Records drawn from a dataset
────

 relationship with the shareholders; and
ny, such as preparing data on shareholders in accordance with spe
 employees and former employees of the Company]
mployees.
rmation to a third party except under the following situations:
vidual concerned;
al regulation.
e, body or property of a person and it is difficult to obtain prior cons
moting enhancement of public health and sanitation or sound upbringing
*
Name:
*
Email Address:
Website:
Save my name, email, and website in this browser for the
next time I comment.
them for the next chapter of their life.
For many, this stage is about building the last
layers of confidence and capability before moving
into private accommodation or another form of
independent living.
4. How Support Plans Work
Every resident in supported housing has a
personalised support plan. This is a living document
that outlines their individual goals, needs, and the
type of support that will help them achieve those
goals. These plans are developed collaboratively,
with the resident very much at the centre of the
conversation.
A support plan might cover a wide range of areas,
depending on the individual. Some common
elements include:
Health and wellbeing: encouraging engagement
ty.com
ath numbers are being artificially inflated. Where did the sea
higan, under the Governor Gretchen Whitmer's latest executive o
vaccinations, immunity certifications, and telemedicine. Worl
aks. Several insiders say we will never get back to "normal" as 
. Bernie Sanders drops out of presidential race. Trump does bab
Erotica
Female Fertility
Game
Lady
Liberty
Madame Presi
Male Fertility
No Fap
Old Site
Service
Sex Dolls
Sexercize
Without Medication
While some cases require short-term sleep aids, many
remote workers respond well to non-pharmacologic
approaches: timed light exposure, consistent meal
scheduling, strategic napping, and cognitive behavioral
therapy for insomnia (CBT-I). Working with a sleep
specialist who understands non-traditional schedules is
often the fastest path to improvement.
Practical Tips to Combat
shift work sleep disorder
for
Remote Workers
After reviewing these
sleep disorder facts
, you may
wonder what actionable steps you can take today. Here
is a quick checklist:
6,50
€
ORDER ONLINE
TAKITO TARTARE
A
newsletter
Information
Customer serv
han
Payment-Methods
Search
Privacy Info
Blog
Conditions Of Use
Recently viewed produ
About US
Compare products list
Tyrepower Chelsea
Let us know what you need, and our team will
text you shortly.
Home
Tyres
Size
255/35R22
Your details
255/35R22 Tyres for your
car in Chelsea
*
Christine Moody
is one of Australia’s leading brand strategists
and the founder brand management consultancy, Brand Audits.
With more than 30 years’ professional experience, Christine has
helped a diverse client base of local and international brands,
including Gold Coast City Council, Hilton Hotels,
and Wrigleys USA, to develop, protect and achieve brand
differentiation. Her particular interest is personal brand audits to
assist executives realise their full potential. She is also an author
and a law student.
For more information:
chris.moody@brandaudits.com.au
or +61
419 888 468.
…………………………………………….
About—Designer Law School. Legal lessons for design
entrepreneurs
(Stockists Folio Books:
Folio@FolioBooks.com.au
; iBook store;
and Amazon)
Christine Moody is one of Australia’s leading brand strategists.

────

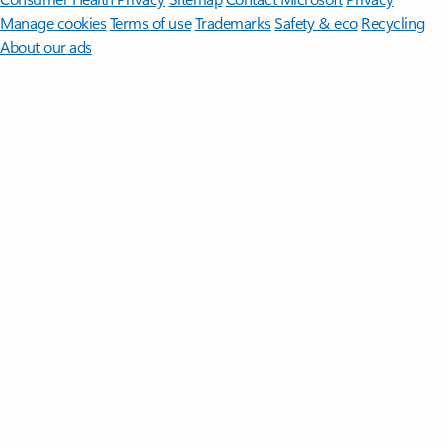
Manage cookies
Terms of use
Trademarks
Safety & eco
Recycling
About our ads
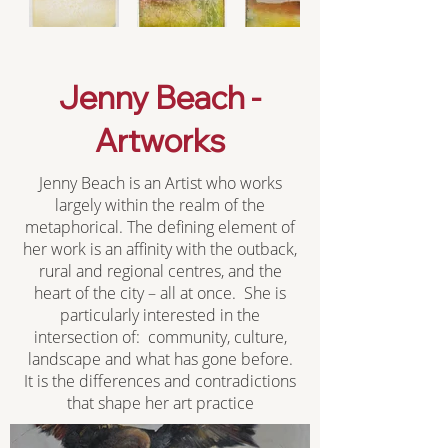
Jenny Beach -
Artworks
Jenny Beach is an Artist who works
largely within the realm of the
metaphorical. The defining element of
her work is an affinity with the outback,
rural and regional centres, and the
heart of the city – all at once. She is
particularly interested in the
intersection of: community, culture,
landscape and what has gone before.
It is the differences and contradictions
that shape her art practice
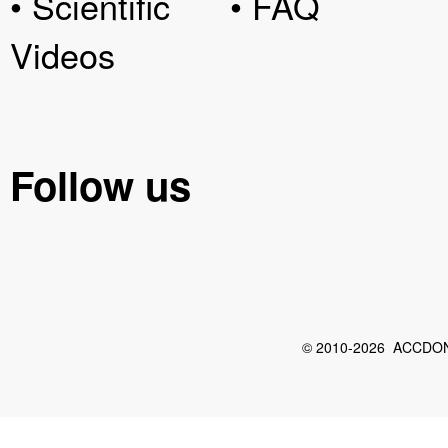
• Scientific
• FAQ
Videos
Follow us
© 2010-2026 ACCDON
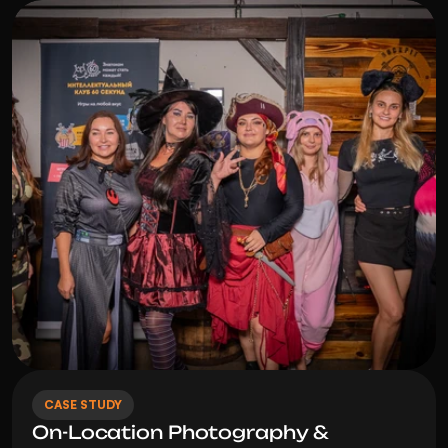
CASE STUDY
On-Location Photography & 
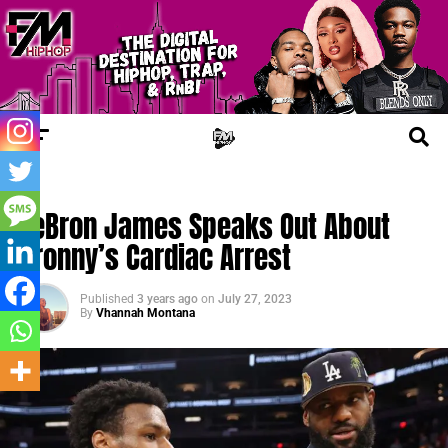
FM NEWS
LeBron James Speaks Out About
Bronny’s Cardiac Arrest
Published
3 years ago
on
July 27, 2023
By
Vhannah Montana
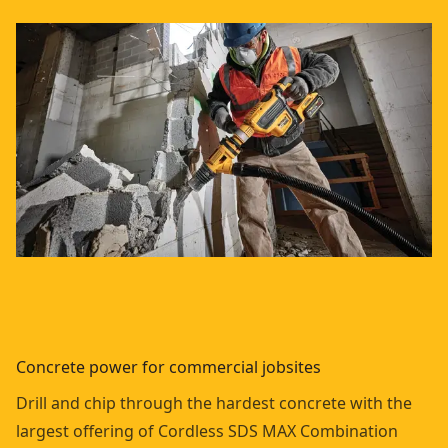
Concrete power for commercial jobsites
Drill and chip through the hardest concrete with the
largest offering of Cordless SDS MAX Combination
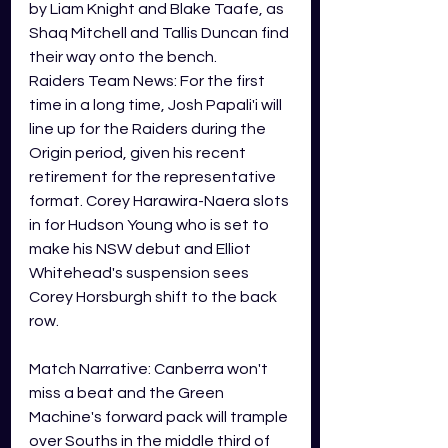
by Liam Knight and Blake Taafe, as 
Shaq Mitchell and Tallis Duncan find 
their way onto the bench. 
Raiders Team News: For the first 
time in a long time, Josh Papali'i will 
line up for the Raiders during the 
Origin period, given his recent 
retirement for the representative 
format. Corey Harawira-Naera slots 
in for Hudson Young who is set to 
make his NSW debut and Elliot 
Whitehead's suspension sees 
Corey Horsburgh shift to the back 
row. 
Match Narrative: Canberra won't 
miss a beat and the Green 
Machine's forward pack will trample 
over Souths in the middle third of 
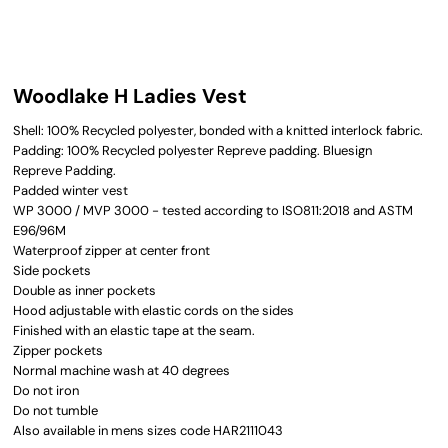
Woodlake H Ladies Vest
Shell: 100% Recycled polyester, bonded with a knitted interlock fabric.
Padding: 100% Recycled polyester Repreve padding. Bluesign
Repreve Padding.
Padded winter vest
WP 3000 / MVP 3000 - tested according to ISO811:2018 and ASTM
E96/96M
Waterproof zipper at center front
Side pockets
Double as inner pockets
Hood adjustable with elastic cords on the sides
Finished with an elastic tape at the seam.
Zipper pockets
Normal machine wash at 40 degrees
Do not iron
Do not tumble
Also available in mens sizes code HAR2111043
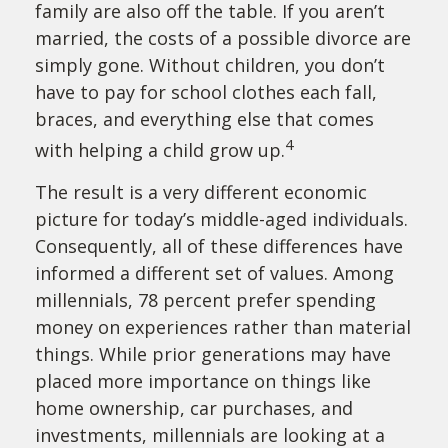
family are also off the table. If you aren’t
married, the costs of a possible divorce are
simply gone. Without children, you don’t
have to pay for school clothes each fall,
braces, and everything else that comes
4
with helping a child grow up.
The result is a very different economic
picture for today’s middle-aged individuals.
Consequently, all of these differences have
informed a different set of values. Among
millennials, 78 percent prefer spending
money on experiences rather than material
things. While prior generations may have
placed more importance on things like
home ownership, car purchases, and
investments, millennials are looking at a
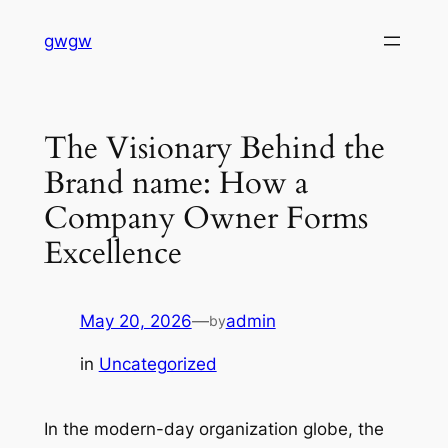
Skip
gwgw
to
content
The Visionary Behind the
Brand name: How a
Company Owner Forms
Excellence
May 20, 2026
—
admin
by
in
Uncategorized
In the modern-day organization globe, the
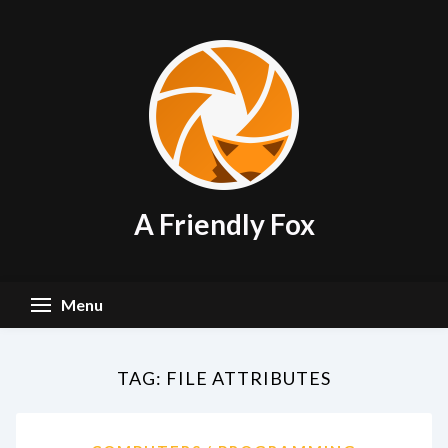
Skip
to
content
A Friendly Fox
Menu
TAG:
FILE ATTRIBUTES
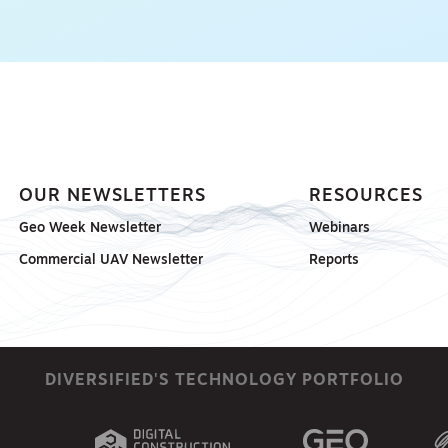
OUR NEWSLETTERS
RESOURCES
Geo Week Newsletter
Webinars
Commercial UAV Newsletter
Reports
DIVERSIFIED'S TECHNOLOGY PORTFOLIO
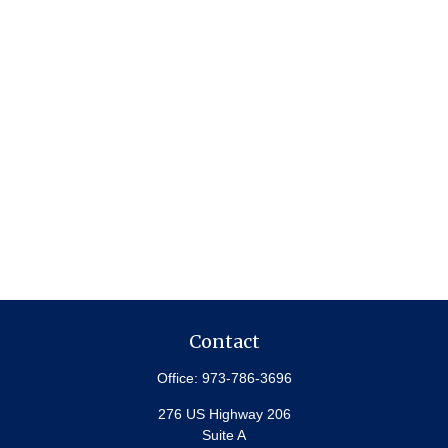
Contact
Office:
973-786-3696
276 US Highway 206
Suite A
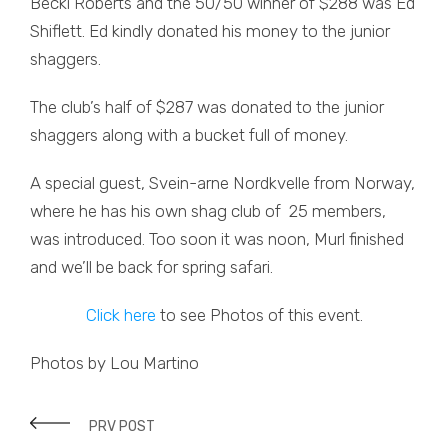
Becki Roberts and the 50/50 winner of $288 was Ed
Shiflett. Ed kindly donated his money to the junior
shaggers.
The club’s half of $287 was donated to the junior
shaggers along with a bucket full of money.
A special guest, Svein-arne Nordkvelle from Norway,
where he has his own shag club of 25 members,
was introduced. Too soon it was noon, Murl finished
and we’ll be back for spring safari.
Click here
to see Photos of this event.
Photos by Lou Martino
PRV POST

────

How to complete this task
Among the entries above, copy exactly the stretch from the line holding "Also available in mens sizes code HAR2111043" through the line holding "picture for today’s middle-aged individuals.", leaving out any pictures.

Solution for this task
Also available in mens sizes code HAR2111043
family are also off the table. If you aren’t
married, the costs of a possible divorce are
simply gone. Without children, you don’t
have to pay for school clothes each fall,
braces, and everything else that comes
4
with helping a child grow up.
The result is a very different economic
picture for today’s middle-aged individuals.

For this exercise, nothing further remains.